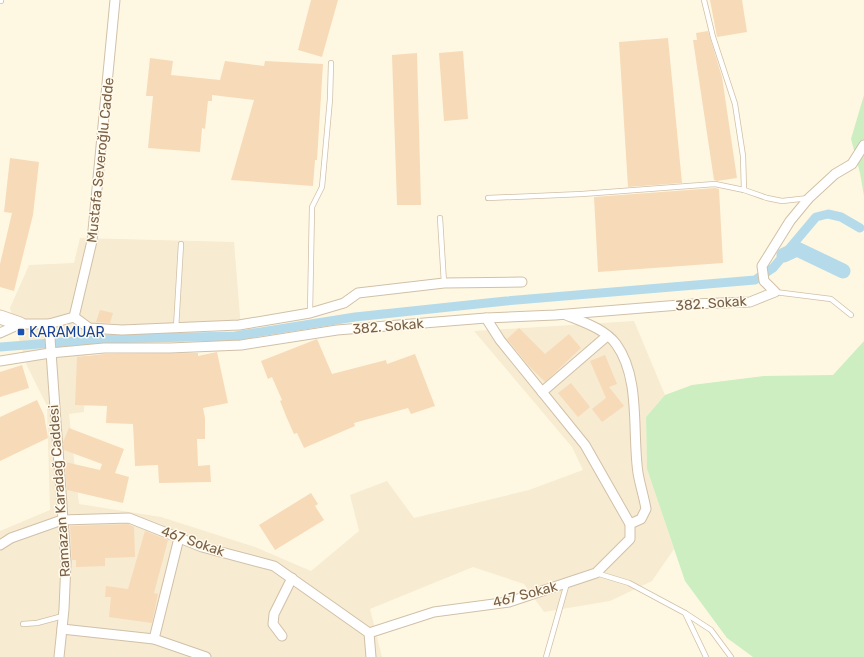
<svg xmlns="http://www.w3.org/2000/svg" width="864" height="657" font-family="Rubik,sans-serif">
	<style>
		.residential { fill: #f7ebd1 }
		.green { fill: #cceec0 }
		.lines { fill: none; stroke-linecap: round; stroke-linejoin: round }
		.canal { stroke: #b5dbea; stroke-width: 9 }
		.river { stroke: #b5dbea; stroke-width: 15 }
		.building { fill: #f7dab8 }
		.lane-casing { stroke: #d1c0a8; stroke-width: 6 }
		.street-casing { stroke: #d1c0a8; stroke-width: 11 }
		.secondary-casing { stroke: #d5c2a5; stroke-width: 15 }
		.lane { stroke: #fff; stroke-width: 4.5 }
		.street { stroke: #fff; stroke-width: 9 }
		.secondary { stroke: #fff; stroke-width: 13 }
		.transit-dot { fill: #1a4fb4; stroke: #fffaec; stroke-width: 1.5 }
		.labels { text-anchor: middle; stroke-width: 3; stroke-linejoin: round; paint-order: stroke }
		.street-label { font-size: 14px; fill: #7a6046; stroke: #fffaec }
		.transit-label { font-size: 14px; fill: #164399; stroke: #fffaec; text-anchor: start }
	</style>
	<rect width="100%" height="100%" fill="#fef8e3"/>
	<path class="residential" d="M80 238 234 242 241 328 88 334 84 412 69 414 79 504 161 517 255 547 311 571 359 531 350 495 387 481 414 518 529 490 583 470 572 447 474 331 634 321 665 395 646 417 647 469 674 549 652 581 610 601 544 612 524 584 473 567 370 609 382 657H0V531L50 510 47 406 27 366 10 308 29 265 74 263Z"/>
	<g class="green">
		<path d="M864 95V196L860 173 851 139Z"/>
		<path d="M864 341V657H753L727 638 685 581 647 469 646 417 665 395 692 385 764 376 833 375Z"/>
	</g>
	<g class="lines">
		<path class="canal" d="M0 347 104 339 235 336 355 317 506 301 755 280 773 268 816 217 828 214 841 217 860 228"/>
		<path class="river" d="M784 255 797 249 843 271"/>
	</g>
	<g class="building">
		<path d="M311 0H338L322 57 298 50Z"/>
		<path d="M710 0H742L747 32 717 37Z"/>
		<path d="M708 31 722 77 737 178 717 181 714 180 693 40H697L696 33Z"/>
		<path d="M668 38 682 183 628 187 619 42Z"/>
		<path d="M463 51 468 119 444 121 439 53Z"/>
		<path d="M417 53 421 205H397L392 55Z"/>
		<path d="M150 58 173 61 171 75 220 80 225 61 264 66 265 61 323 64 317 160H315L313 186 231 180 254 100 212 95V101H208L205 129 202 128 200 152 148 148 153 96H146Z"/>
		<path d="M10 158 39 162 33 215 14 291 0 287V264L12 213 4 212Z"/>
		<path d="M715 188 719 189 723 263 598 272 594 197Z"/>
		<path d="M100 310 113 313 110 323 96 322Z"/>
		<path d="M519 328 545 354 569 334 581 348 545 382 528 365 507 339Z"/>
		<path d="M317 339 332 374 386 360 387 364 415 354 435 406 411 414 408 408 354 423 355 426 304 448 297 433 294 434 286 416 280 401 282 400 272 377 268 379 261 361Z"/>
		<path d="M217 352 228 403 203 408 205 418V439H197L198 466 210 465 211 482 159 483 158 465 135 466 133 424 106 423 107 406 75 405 77 357 104 354 198 353V356Z"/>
		<path d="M605 355 617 384 609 387 624 406 602 422 592 409 606 398 590 361Z"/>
		<path d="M22 365 29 388 0 397V372Z"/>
		<path d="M571 383 590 407 578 417 558 393Z"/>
		<path d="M37 400 44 415 48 438 0 461V417Z"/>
		<path d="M69 428 124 449 115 473 129 477 123 503 67 490 65 462 100 470 102 464 64 450 63 442Z"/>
		<path d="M311 493 318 504 315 506 324 520 275 550 259 525Z"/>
		<path d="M128 524 134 527 135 557 105 558V566L76 567V560H72L70 526Z"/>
		<path d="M145 531 168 540 154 593 158 594 152 623 109 617 111 597H105L106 586 128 589Z"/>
	</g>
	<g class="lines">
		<defs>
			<g id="lane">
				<path d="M704 0 713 37 735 104 743 156 744 190"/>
				<path d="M0 1H1"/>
				<path d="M488 198 582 194 715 184 744 190 767 198 782 201 809 198"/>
				<path d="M440 218 444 283"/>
				<path d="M775 292 831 299 851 315"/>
				<path d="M310 313 312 207 322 187 330 99 331 63"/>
				<path d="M176 328 181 244"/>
				<path d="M596 573 629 583 685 613 706 657"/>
				<path d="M685 613 711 630 731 657"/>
				<path d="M23 624 37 623 63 616"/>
				<path d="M546 657 567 583"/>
			</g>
			<g id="street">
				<path d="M566 315C583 322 605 329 616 344 641 378 632 433 638 473 640 485 644 497 646 509L641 519 630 524"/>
				<path d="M74 317 89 328 122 330 239 325 310 313 344 303 358 293 444 283 522 282"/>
				<path d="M74 317 92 241 115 0"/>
				<path d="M49 324 66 562 64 609 59 657"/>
				<path d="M0 333 20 324H49L74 317"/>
				<path d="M0 361 50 353 104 348H170L241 345 337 330 486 318 555 315 692 304 750 302 775 292 764 281 762 266 790 221 809 198 835 174 852 164 864 145"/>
				<path d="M542 392 607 336"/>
				<path d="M0 545 11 538 62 520 129 518 202 547 274 566 369 633 371 657"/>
				<path d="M62 629 154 639 206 657"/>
				<path d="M369 633 434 612 509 602 596 573 630 539V524L585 445 500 340 486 318"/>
				<path d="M282 636 273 624 274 614 292 578"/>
				<path d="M154 639 179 538"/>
			</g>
			<path id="secondary" d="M0 317 20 324"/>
		</defs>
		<use href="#lane" class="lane-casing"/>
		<use href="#street" class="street-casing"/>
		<use href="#secondary" class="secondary-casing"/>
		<use href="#lane" class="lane"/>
		<use href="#street" class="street"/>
		<use href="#secondary" class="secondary"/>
	</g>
	<rect class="transit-dot" x="17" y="328" width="8" height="8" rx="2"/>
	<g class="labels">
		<g class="street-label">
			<text transform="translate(100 160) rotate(-84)" y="5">Mustafa Severoğlu Cadde</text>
			<text transform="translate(711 303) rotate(-4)" y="5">382. Sokak</text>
			<text transform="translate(388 326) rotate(-5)" y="5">382. Sokak</text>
			<text transform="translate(59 491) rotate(-94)" y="5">Ramazan Karadağ Caddesi</text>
			<text transform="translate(193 541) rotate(19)" y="5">467 Sokak</text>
			<text transform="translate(525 594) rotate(-15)" y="5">467 Sokak</text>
		</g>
		<g class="transit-label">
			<text x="29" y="337">KARAMUAR</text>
		</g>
	</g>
</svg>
+ + + +
■ **WORK ORDER**
Would you repeat the listing above exactly, minus the images?

■ **ANSWER BELOW**
<svg xmlns="http://www.w3.org/2000/svg" width="864" height="657" font-family="Rubik,sans-serif">
	<style>
		.residential { fill: #f7ebd1 }
		.green { fill: #cceec0 }
		.lines { fill: none; stroke-linecap: round; stroke-linejoin: round }
		.canal { stroke: #b5dbea; stroke-width: 9 }
		.river { stroke: #b5dbea; stroke-width: 15 }
		.building { fill: #f7dab8 }
		.lane-casing { stroke: #d1c0a8; stroke-width: 6 }
		.street-casing { stroke: #d1c0a8; stroke-width: 11 }
		.secondary-casing { stroke: #d5c2a5; stroke-width: 15 }
		.lane { stroke: #fff; stroke-width: 4.5 }
		.street { stroke: #fff; stroke-width: 9 }
		.secondary { stroke: #fff; stroke-width: 13 }
		.transit-dot { fill: #1a4fb4; stroke: #fffaec; stroke-width: 1.5 }
		.labels { text-anchor: middle; stroke-width: 3; stroke-linejoin: round; paint-order: stroke }
		.street-label { font-size: 14px; fill: #7a6046; stroke: #fffaec }
		.transit-label { font-size: 14px; fill: #164399; stroke: #fffaec; text-anchor: start }
	</style>
	<rect width="100%" height="100%" fill="#fef8e3"/>
	<path class="residential" d="M80 238 234 242 241 328 88 334 84 412 69 414 79 504 161 517 255 547 311 571 359 531 350 495 387 481 414 518 529 490 583 470 572 447 474 331 634 321 665 395 646 417 647 469 674 549 652 581 610 601 544 612 524 584 473 567 370 609 382 657H0V531L50 510 47 406 27 366 10 308 29 265 74 263Z"/>
	<g class="green">
		<path d="M864 95V196L860 173 851 139Z"/>
		<path d="M864 341V657H753L727 638 685 581 647 469 646 417 665 395 692 385 764 376 833 375Z"/>
	</g>
	<g class="lines">
		<path class="canal" d="M0 347 104 339 235 336 355 317 506 301 755 280 773 268 816 217 828 214 841 217 860 228"/>
		<path class="river" d="M784 255 797 249 843 271"/>
	</g>
	<g class="building">
		<path d="M311 0H338L322 57 298 50Z"/>
		<path d="M710 0H742L747 32 717 37Z"/>
		<path d="M708 31 722 77 737 178 717 181 714 180 693 40H697L696 33Z"/>
		<path d="M668 38 682 183 628 187 619 42Z"/>
		<path d="M463 51 468 119 444 121 439 53Z"/>
		<path d="M417 53 421 205H397L392 55Z"/>
		<path d="M150 58 173 61 171 75 220 80 225 61 264 66 265 61 323 64 317 160H315L313 186 231 180 254 100 212 95V101H208L205 129 202 128 200 152 148 148 153 96H146Z"/>
		<path d="M10 158 39 162 33 215 14 291 0 287V264L12 213 4 212Z"/>
		<path d="M715 188 719 189 723 263 598 272 594 197Z"/>
		<path d="M100 310 113 313 110 323 96 322Z"/>
		<path d="M519 328 545 354 569 334 581 348 545 382 528 365 507 339Z"/>
		<path d="M317 339 332 374 386 360 387 364 415 354 435 406 411 414 408 408 354 423 355 426 304 448 297 433 294 434 286 416 280 401 282 400 272 377 268 379 261 361Z"/>
		<path d="M217 352 228 403 203 408 205 418V439H197L198 466 210 465 211 482 159 483 158 465 135 466 133 424 106 423 107 406 75 405 77 357 104 354 198 353V356Z"/>
		<path d="M605 355 617 384 609 387 624 406 602 422 592 409 606 398 590 361Z"/>
		<path d="M22 365 29 388 0 397V372Z"/>
		<path d="M571 383 590 407 578 417 558 393Z"/>
		<path d="M37 400 44 415 48 438 0 461V417Z"/>
		<path d="M69 428 124 449 115 473 129 477 123 503 67 490 65 462 100 470 102 464 64 450 63 442Z"/>
		<path d="M311 493 318 504 315 506 324 520 275 550 259 525Z"/>
		<path d="M128 524 134 527 135 557 105 558V566L76 567V560H72L70 526Z"/>
		<path d="M145 531 168 540 154 593 158 594 152 623 109 617 111 597H105L106 586 128 589Z"/>
	</g>
	<g class="lines">
		<defs>
			<g id="lane">
				<path d="M704 0 713 37 735 104 743 156 744 190"/>
				<path d="M0 1H1"/>
				<path d="M488 198 582 194 715 184 744 190 767 198 782 201 809 198"/>
				<path d="M440 218 444 283"/>
				<path d="M775 292 831 299 851 315"/>
				<path d="M310 313 312 207 322 187 330 99 331 63"/>
				<path d="M176 328 181 244"/>
				<path d="M596 573 629 583 685 613 706 657"/>
				<path d="M685 613 711 630 731 657"/>
				<path d="M23 624 37 623 63 616"/>
				<path d="M546 657 567 583"/>
			</g>
			<g id="street">
				<path d="M566 315C583 322 605 329 616 344 641 378 632 433 638 473 640 485 644 497 646 509L641 519 630 524"/>
				<path d="M74 317 89 328 122 330 239 325 310 313 344 303 358 293 444 283 522 282"/>
				<path d="M74 317 92 241 115 0"/>
				<path d="M49 324 66 562 64 609 59 657"/>
				<path d="M0 333 20 324H49L74 317"/>
				<path d="M0 361 50 353 104 348H170L241 345 337 330 486 318 555 315 692 304 750 302 775 292 764 281 762 266 790 221 809 198 835 174 852 164 864 145"/>
				<path d="M542 392 607 336"/>
				<path d="M0 545 11 538 62 520 129 518 202 547 274 566 369 633 371 657"/>
				<path d="M62 629 154 639 206 657"/>
				<path d="M369 633 434 612 509 602 596 573 630 539V524L585 445 500 340 486 318"/>
				<path d="M282 636 273 624 274 614 292 578"/>
				<path d="M154 639 179 538"/>
			</g>
			<path id="secondary" d="M0 317 20 324"/>
		</defs>
		<use href="#lane" class="lane-casing"/>
		<use href="#street" class="street-casing"/>
		<use href="#secondary" class="secondary-casing"/>
		<use href="#lane" class="lane"/>
		<use href="#street" class="street"/>
		<use href="#secondary" class="secondary"/>
	</g>
	<rect class="transit-dot" x="17" y="328" width="8" height="8" rx="2"/>
	<g class="labels">
		<g class="street-label">
			<text transform="translate(100 160) rotate(-84)" y="5">Mustafa Severoğlu Cadde</text>
			<text transform="translate(711 303) rotate(-4)" y="5">382. Sokak</text>
			<text transform="translate(388 326) rotate(-5)" y="5">382. Sokak</text>
			<text transform="translate(59 491) rotate(-94)" y="5">Ramazan Karadağ Caddesi</text>
			<text transform="translate(193 541) rotate(19)" y="5">467 Sokak</text>
			<text transform="translate(525 594) rotate(-15)" y="5">467 Sokak</text>
		</g>
		<g class="transit-label">
			<text x="29" y="337">KARAMUAR</text>
		</g>
	</g>
</svg>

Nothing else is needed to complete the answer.